This file provides a handful of functions that wil be useful in cleaning text with ligatures. Ligatures are single character glyphs that are usually captured in a strange way when being scraped off a PDF. Here is an example.

In [1]:
ligature_text = "The oﬃcer noted the eﬃciency of the ﬂame-retardant ﬂatboat. He was ﬂabbergasted by the ﬁrst ﬁgure on the manuscript, which was ﬁnished with a ﬂourish in a speciﬁc style."

In [None]:
print(ligature_text[5])
#Here we see the 4th character is actually 3 characters [ffi].

ﬃ


This is not too bad. Let's find an example of more frustrating text to work with. Let's take one of our articles located at "https://assets.nationbuilder.com/cuapb/pages/1462/attachments/original/1647659318/RCA-2022-00097_-_Legal_settlement_Workers'_Compensation_claim_of_Steven_Fogarty.pdf?1647659318"


In [15]:
test_url="https://assets.nationbuilder.com/cuapb/pages/1462/attachments/original/1647659318/RCA-2022-00097_-_Legal_settlement_Workers'_Compensation_claim_of_Steven_Fogarty.pdf?1647659318"

#Let's apply a simple scraper to it.

import requests
import pymupdf
from requests.exceptions import HTTPError
def pdf_scraper(url):
    if url=="No articles found":
        return "No articles found"

    headers = {
        "User-Agent": (
            "Mozilla/5.0 (Windows NT 10.0; Win64; x64) "
            "AppleWebKit/537.36 (KHTML, like Gecko) "
            "Chrome/118.0.0.0 Safari/537.36"
        )
    }#We will try to imitate a person browsing the web by appearing as if we are from a particular browser.

    try:
        response = requests.get(url, headers=headers)#We set our headers to attempt spoofing.
        if response.status_code != 200:
            return None

    except HTTPError as e:
        return f"Access denied ({e})"
    except Exception as e:
        return f"Request failed ({e})"
    pdf = response.content
    doc = pymupdf.open("pdf", pdf)
    text_parts = []
    if len(doc)>20:
        text_parts.append("Too_Long:Over 20 Pages") #If the document is over 20 pages, it might not be worth it. Scrape 20 first
    for k in range(min(len(doc), 20)):
      text_parts.append(doc[k].get_text())
    text = "".join(text_parts)
    #if len(text)>200:
    #    for z in range(min(len(doc), 10)):
    #        page=doc[z]
    #        pix=page.get_pixmap()
    #        img = Image.frombytes("RGB", [pix.width, pix.height], pix.samples)
    #        text= pytesseract.image_to_string(img)
    #        text_parts.append(text)
    #    doc.close()
    #    text="".join(text_parts)
★ ★ ★
WORK TASK >> Extract the part of the ligature notebook starting with "except Exception as" and going on through "text_parts.append(doc[k].get_text())", copied word for word. The material that comes next isn't needed.

SUPPLIED DATA >>
★ ★ ★
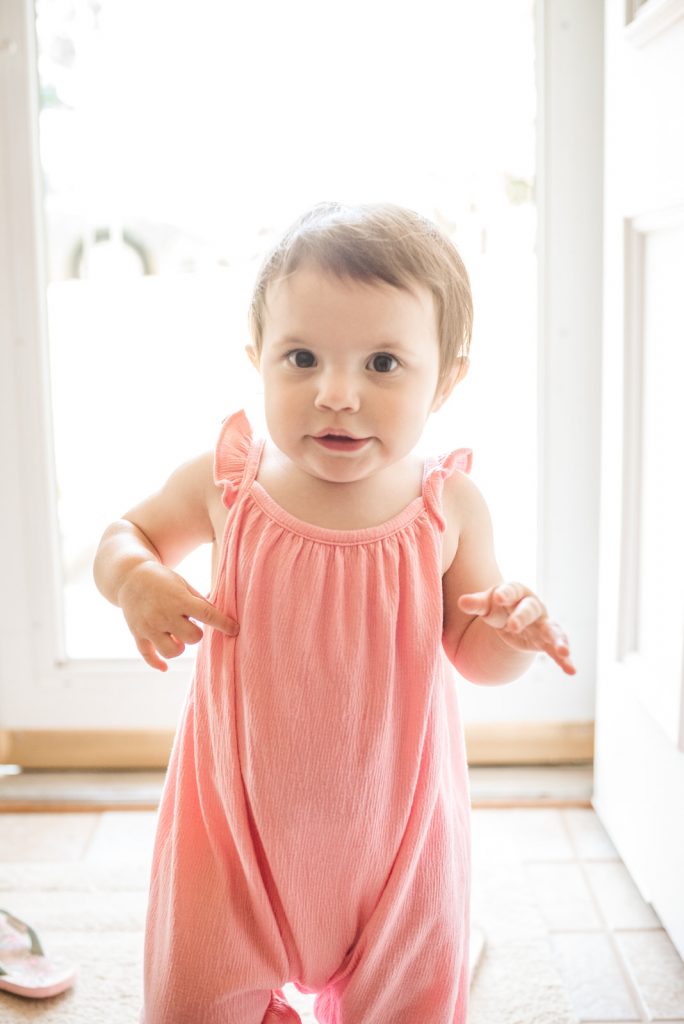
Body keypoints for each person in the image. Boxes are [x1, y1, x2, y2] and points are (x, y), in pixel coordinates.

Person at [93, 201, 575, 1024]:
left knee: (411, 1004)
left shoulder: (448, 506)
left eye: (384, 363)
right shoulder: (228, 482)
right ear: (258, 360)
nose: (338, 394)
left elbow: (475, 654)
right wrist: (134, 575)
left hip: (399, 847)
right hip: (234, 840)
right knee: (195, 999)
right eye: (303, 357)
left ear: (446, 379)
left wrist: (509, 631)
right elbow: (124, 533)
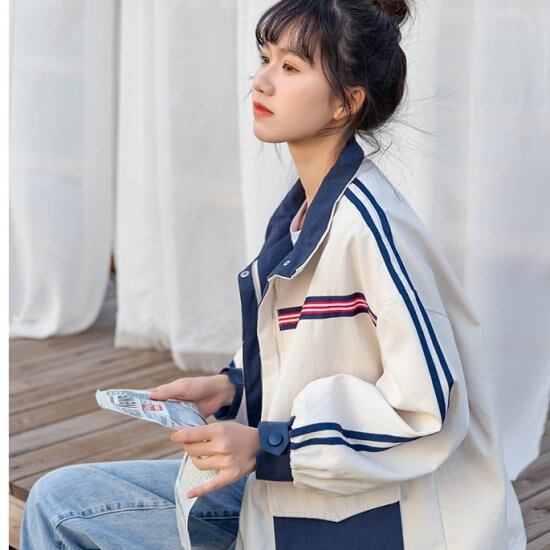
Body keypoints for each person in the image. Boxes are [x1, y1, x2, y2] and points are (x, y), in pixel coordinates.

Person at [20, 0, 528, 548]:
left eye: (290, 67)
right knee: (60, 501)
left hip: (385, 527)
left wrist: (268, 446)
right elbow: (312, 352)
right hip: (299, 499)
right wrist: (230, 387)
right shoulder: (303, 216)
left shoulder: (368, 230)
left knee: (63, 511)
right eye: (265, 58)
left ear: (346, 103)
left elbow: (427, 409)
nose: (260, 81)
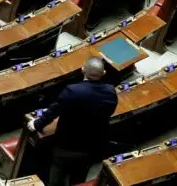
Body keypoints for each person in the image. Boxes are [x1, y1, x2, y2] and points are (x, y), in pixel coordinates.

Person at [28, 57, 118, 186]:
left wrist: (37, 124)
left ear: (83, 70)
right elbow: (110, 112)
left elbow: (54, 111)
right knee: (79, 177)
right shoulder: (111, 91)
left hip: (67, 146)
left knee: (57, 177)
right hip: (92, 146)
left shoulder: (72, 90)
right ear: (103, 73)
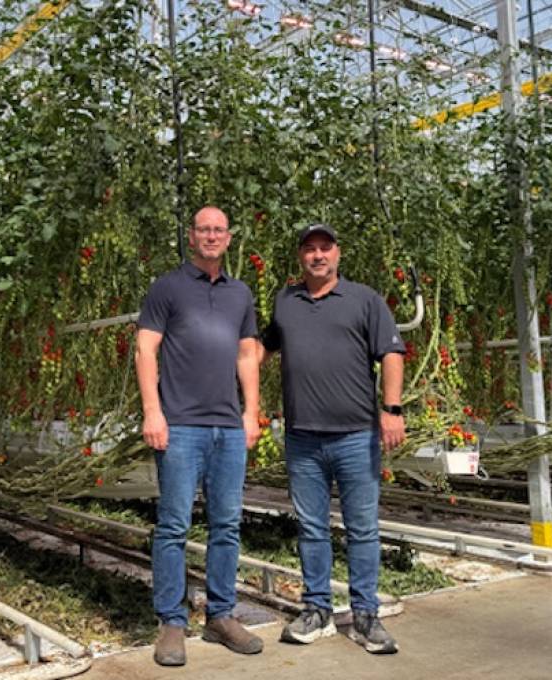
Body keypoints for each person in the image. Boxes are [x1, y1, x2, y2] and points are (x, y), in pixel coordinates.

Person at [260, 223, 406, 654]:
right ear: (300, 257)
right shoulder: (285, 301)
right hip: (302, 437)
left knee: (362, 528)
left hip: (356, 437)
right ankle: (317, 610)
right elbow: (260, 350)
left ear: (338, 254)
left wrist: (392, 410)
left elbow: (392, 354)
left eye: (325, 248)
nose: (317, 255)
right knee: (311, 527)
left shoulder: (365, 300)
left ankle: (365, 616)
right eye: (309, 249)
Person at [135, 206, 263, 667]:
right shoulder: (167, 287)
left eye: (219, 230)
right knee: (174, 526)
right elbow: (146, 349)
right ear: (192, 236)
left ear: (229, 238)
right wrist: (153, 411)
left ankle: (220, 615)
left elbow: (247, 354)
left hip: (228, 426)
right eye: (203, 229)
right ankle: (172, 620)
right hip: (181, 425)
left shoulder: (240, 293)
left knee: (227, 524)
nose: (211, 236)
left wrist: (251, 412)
★ ★ ★
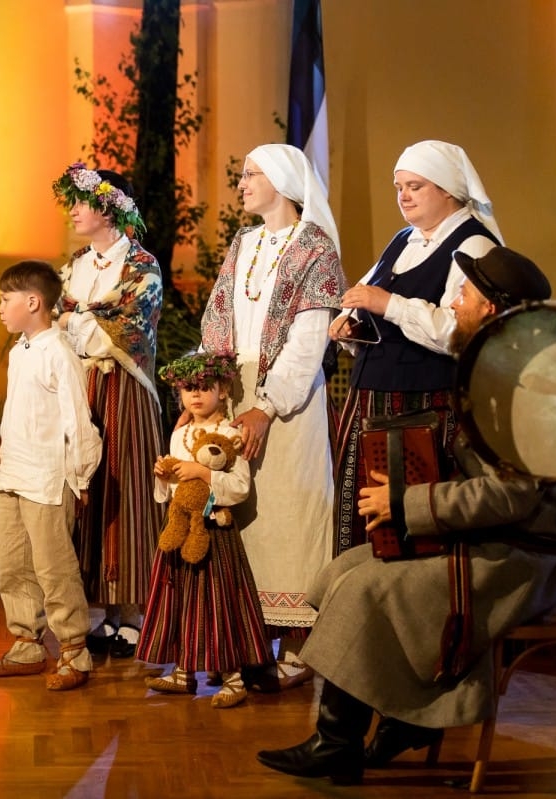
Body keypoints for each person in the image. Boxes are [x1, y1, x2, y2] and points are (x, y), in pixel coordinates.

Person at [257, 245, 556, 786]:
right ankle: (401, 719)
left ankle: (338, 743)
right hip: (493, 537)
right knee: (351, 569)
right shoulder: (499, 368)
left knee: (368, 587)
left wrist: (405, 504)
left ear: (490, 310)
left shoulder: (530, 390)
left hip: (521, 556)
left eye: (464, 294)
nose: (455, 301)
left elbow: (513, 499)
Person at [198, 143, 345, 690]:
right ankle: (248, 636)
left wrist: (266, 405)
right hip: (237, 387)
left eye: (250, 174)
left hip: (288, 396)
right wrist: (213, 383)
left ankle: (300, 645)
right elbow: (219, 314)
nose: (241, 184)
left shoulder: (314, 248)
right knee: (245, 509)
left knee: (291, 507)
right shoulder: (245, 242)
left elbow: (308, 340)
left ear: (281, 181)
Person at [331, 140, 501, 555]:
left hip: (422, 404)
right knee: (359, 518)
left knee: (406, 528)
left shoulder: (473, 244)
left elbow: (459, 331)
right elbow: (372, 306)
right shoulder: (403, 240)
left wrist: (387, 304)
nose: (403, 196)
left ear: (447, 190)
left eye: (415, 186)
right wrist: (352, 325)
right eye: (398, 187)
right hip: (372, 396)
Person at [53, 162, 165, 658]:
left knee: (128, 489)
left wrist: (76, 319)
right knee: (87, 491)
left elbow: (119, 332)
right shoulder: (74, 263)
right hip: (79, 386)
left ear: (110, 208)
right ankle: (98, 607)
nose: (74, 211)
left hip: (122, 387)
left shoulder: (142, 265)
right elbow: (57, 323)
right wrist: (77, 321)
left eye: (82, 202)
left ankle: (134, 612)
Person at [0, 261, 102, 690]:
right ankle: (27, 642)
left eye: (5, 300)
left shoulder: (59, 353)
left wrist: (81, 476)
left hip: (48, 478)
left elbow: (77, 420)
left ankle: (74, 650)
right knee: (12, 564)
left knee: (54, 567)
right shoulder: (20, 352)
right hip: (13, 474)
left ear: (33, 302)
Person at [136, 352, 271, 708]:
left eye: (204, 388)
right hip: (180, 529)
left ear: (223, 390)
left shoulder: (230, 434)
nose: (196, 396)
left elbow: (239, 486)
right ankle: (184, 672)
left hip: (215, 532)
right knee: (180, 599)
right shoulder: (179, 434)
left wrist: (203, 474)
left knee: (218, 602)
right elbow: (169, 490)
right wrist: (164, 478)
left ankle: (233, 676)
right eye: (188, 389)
★ ★ ★
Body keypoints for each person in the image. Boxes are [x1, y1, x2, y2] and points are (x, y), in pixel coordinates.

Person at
★ ★ ★
TASK OUTPUT >>
except Exception as e:
        return f"Request failed ({e})"
    pdf = response.content
    doc = pymupdf.open("pdf", pdf)
    text_parts = []
    if len(doc)>20:
        text_parts.append("Too_Long:Over 20 Pages") #If the document is over 20 pages, it might not be worth it. Scrape 20 first
    for k in range(min(len(doc), 20)):
      text_parts.append(doc[k].get_text())